In praise of 'small astronomy' - okket
http://blogs.nottingham.ac.uk/newsroom/2016/09/21/praise-small-astronomy/
======
antognini
Astronomy as a field has been relatively friendly to small collaborations,
particularly when compared to its bigger sibling, physics. But the trend
towards larger projects is real and can be seen in the authorship statistics
[1].

But I feel that it is oversimplifying somewhat to compare big projects to
little projects, as the two aren't necessarily in opposition. Oftentimes large
projects are collecting data to answer a small number of important questions,
but in the process of doing so produce data that is useful for individual
astronomers. While those big, important questions may be useful for justifying
the project to grant agencies, everyone knows that the real value is in the
(unpredictable) science that the dataset inspires. SDSS is a good example of
this. (In fact, my very first summer research project as an undergraduate took
advantage of SDSS data.)

It's true that once those driving questions have been answered the big players
look for the next big, shiny project. But the data is still there and is
accessible to the community. That makes it possible for an astronomer to
answer interesting questions without needing to expend the telescope time and
money to collect data that are already there.

But not all large projects are like that.
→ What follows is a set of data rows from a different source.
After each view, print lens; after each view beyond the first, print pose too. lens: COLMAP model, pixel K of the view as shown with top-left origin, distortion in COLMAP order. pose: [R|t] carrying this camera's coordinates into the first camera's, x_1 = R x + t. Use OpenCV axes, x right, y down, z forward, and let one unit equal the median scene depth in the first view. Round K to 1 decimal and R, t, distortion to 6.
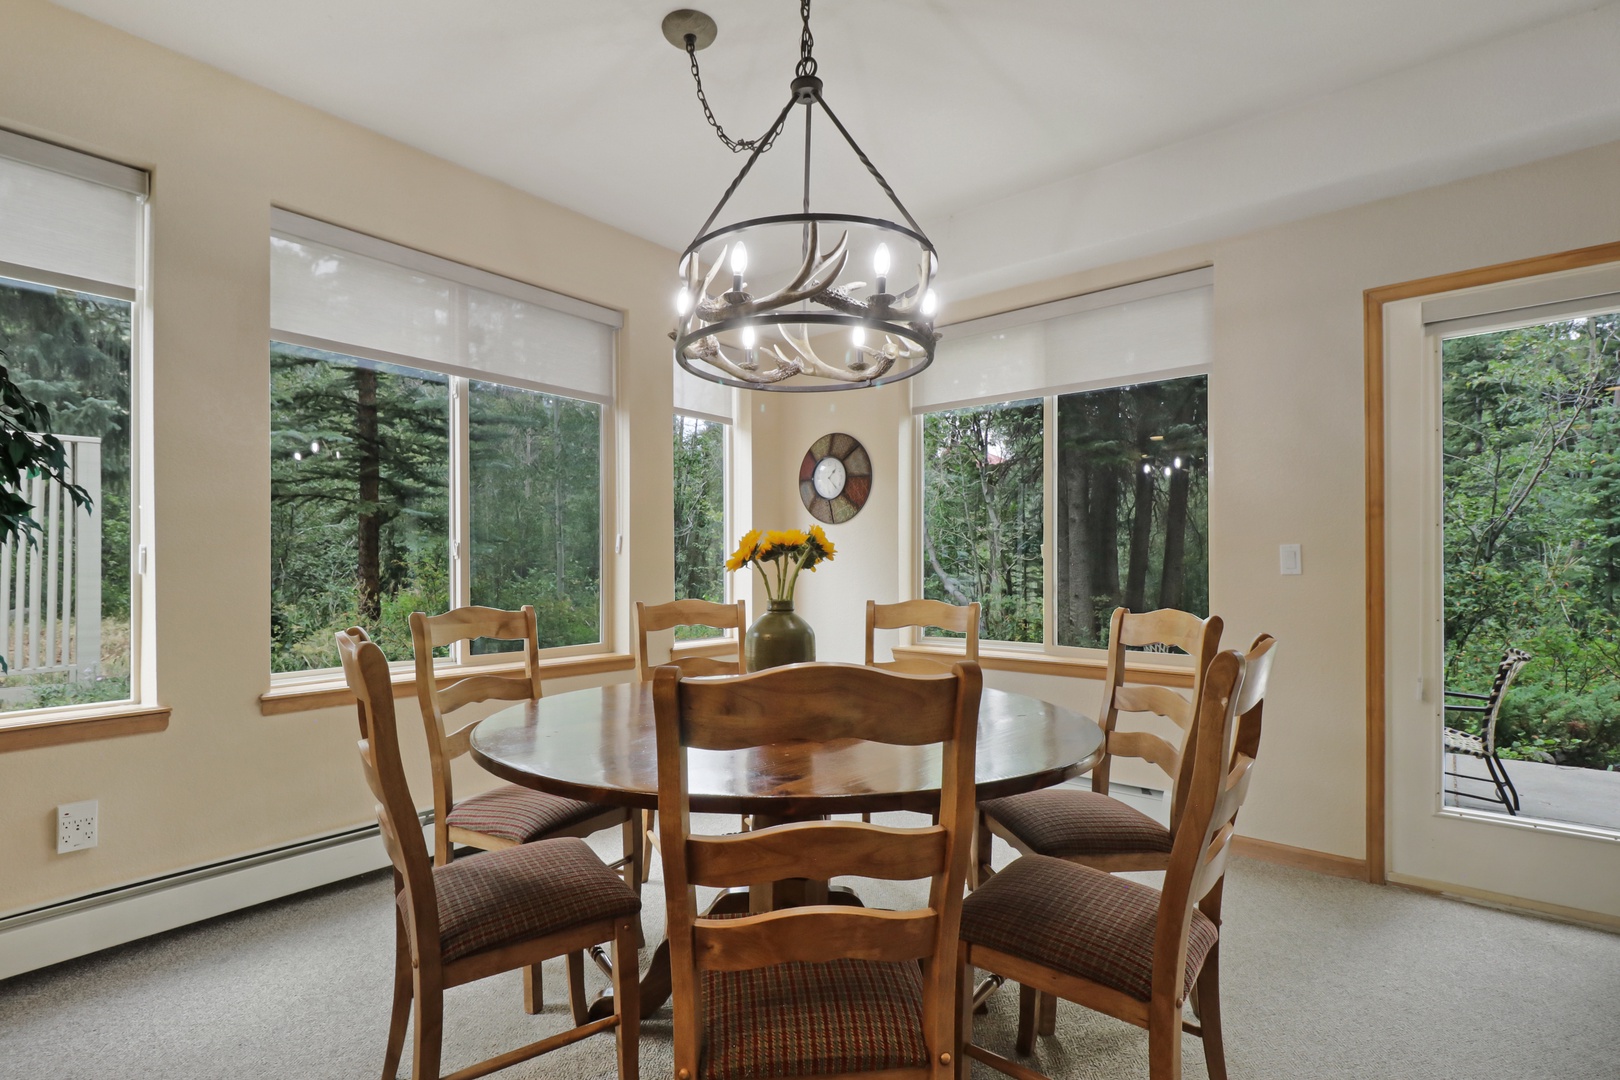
lens RADIAL K [[739.9, 0, 813.1], [0, 739.9, 558.4], [0, 0, 1]] dist [0.006501, -0.009503]
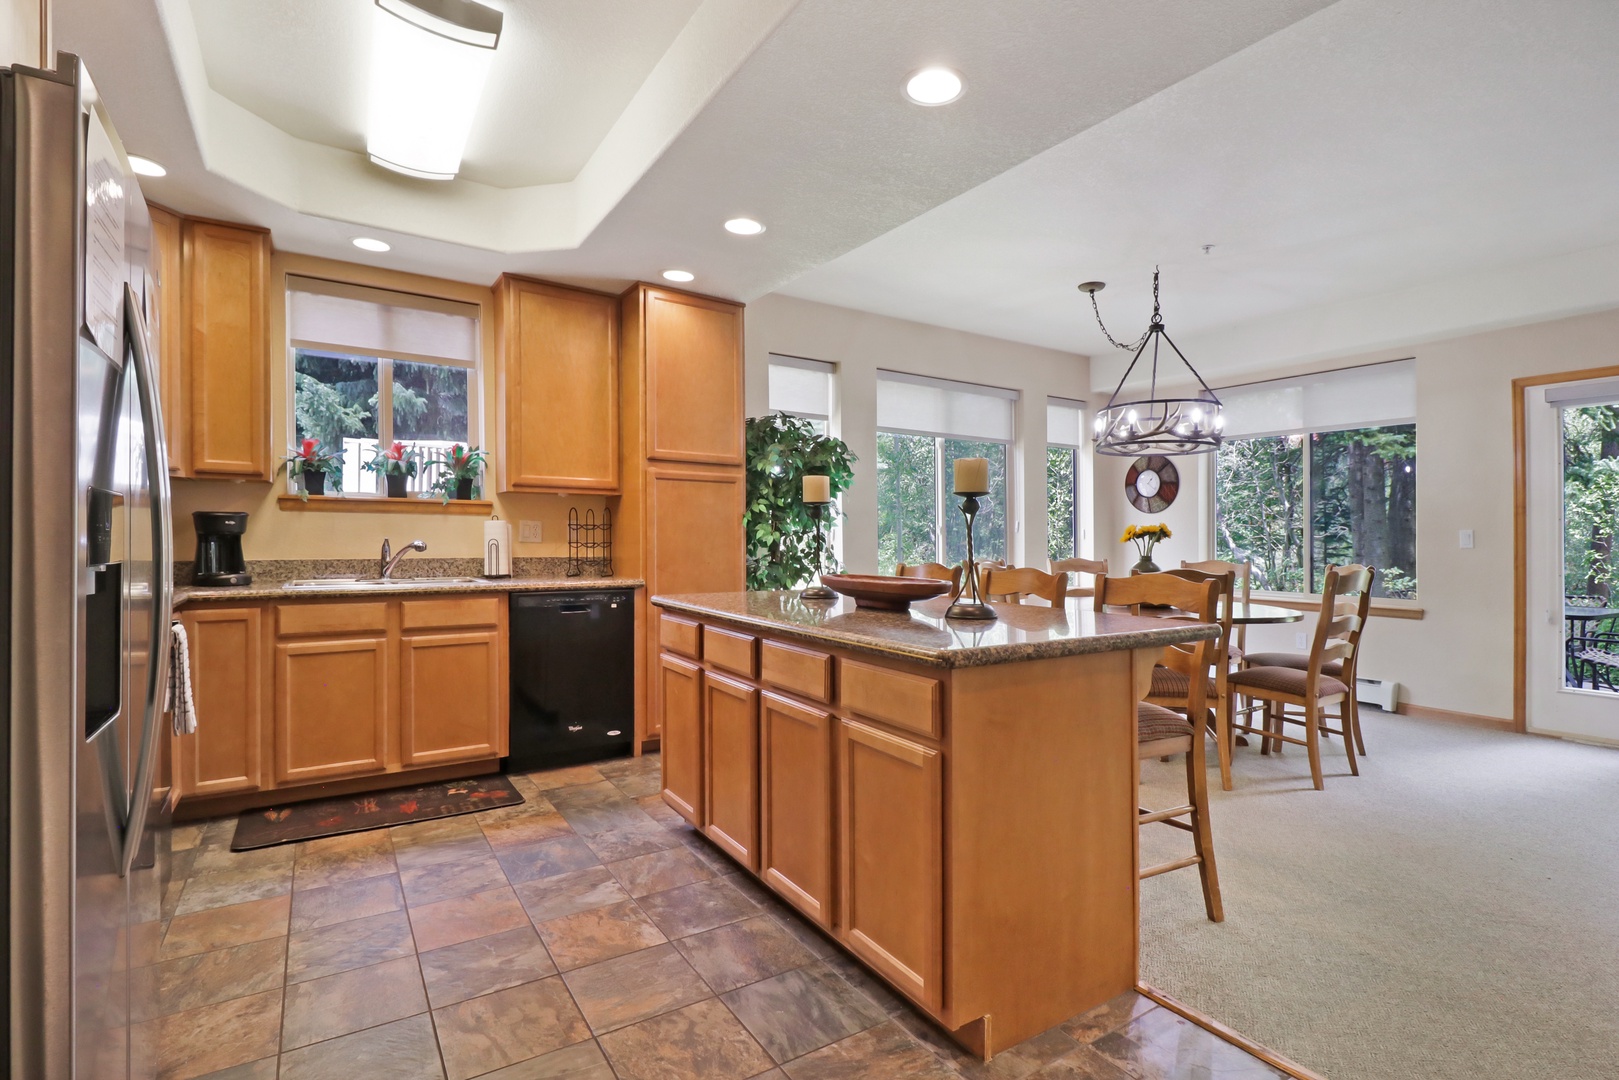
lens RADIAL K [[780.8, 0, 804.2], [0, 780.8, 542.4], [0, 0, 1]] dist [0.024270, -0.005816]
pose [[0.941182, 0.009876, -0.337755, -0.153819], [-0.004433, 0.999848, 0.016882, -0.015224], [0.337871, -0.014392, 0.941083, -1.223394]]
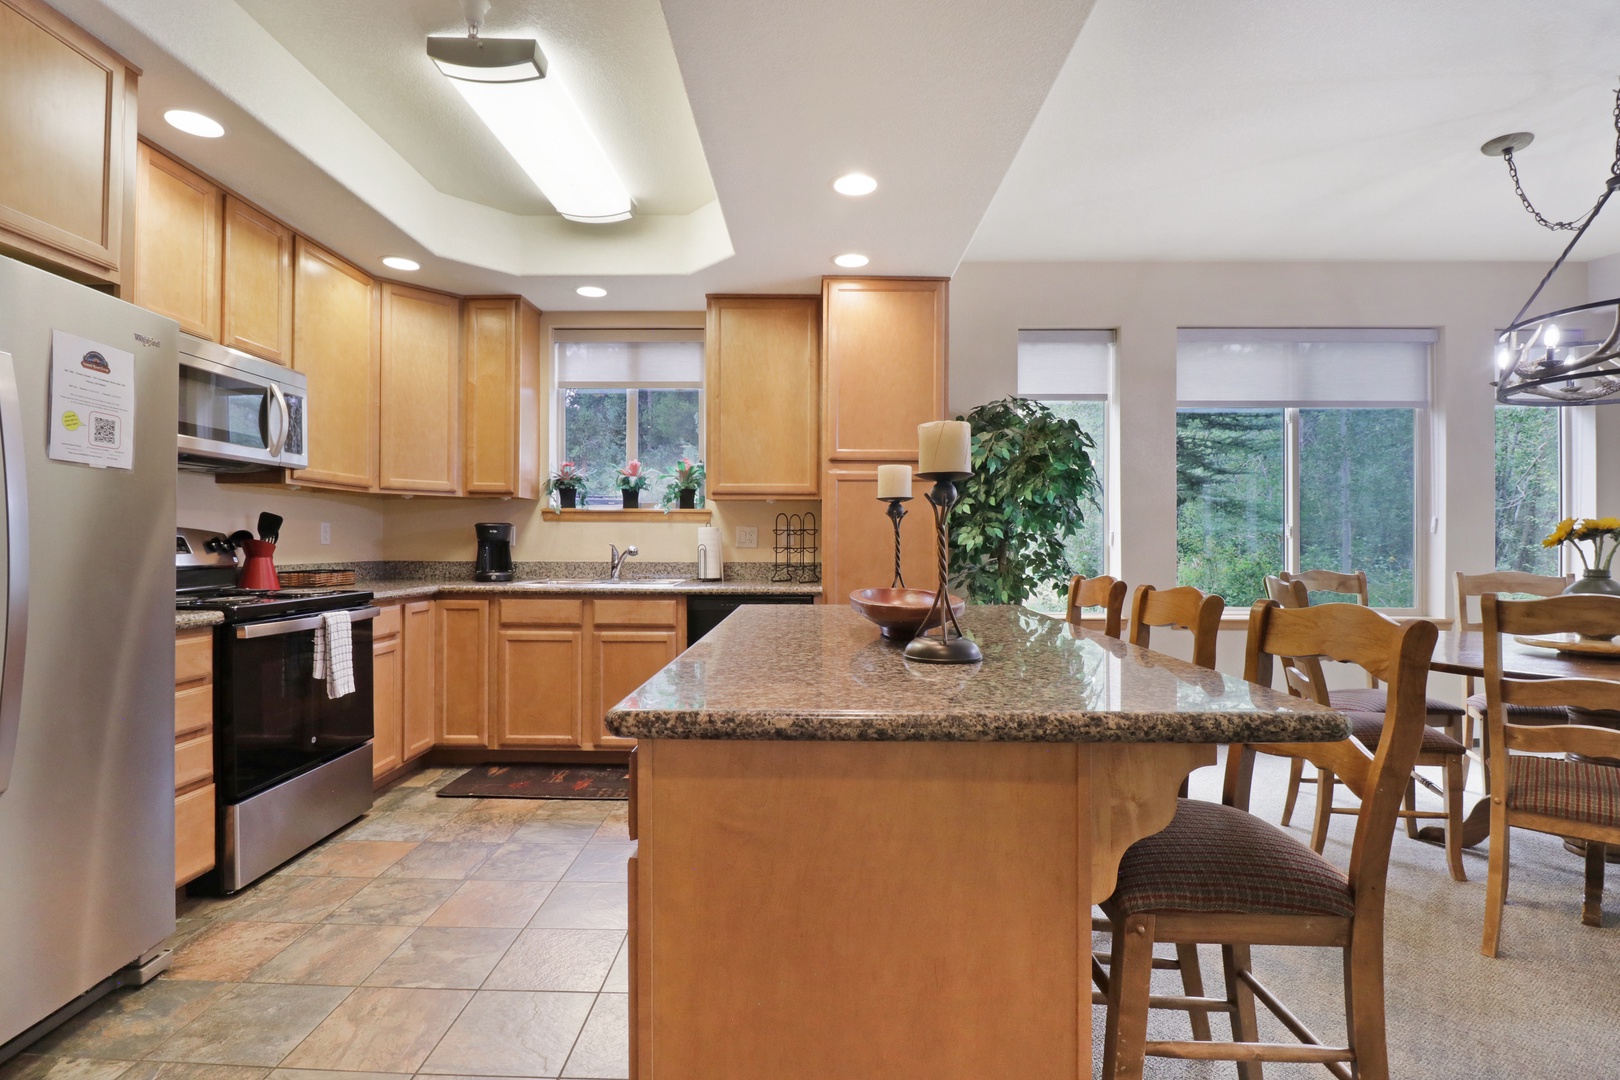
lens RADIAL K [[739.9, 0, 809.2], [0, 739.9, 540.9], [0, 0, 1]] dist [0.006501, -0.009503]
pose [[0.593315, 0.001629, -0.804969, 0.136868], [0.005424, 0.999967, 0.006021, -0.008728], [0.804952, -0.007939, 0.593286, -0.713878]]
The risk is if the field moves away
from large projects which are more or less glorified catalogs (e.g., SDSS,
Gaia, LSST), towards large projects that don't offer much in the way of
ancillary science to individual astronomers (LIGO and Planck come to mind
here, but someone more knowledgable about those projects should correct me if
I'm wrong).

[1]: [https://orbitingfrog.com/2012/08/04/authorship-in-
astronomy/](https://orbitingfrog.com/2012/08/04/authorship-in-astronomy/)

------
M_Grey
I don't know, high energy/particle physics has had this issue for a while, and
it seems to be doing alright and attracting plenty of new minds into the fray.
To be honest, "small astronomy" probably is likely to have a lot more value
than the various small fusion experiments people build too (and those are
still very cool).